Supplied entries:
==============================
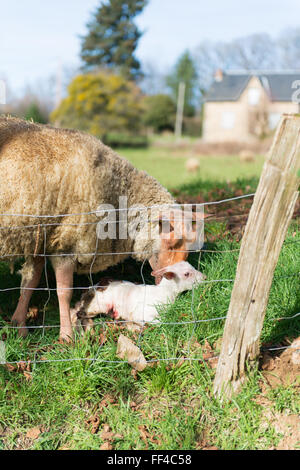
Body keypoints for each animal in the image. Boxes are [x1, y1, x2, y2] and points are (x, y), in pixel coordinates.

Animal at [71, 260, 205, 330]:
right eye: (186, 274)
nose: (204, 278)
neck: (164, 293)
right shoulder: (141, 313)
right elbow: (161, 321)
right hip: (98, 306)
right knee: (78, 312)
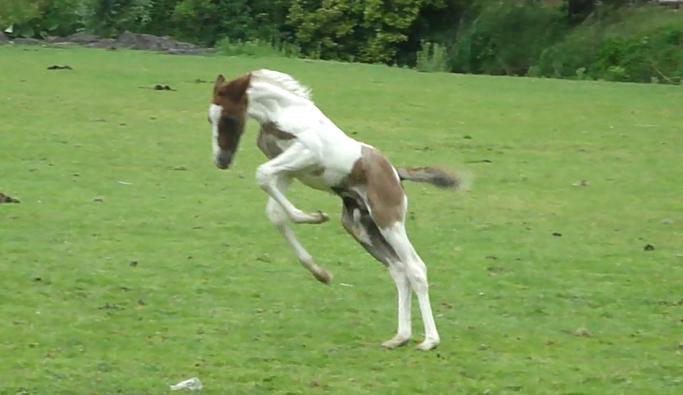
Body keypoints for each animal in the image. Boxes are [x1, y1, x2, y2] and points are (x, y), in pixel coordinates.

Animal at [206, 69, 462, 352]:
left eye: (228, 118)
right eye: (210, 118)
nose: (221, 160)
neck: (282, 111)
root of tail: (396, 173)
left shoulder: (306, 153)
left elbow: (262, 176)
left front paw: (315, 217)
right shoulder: (288, 171)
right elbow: (274, 210)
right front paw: (320, 271)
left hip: (388, 220)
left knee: (415, 268)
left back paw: (429, 340)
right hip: (360, 227)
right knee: (398, 269)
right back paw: (401, 336)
==============================
Problem to solve: Within the listing above, give again exactly every line from the line with "root of tail: (396, 173)" through the line with "right knee: (398, 269)", both included, and no other line.

Worked solution:
root of tail: (396, 173)
left shoulder: (306, 153)
left elbow: (262, 176)
left front paw: (315, 217)
right shoulder: (288, 171)
right elbow: (274, 210)
right front paw: (320, 271)
left hip: (388, 220)
left knee: (415, 268)
left back paw: (429, 340)
right hip: (360, 227)
right knee: (398, 269)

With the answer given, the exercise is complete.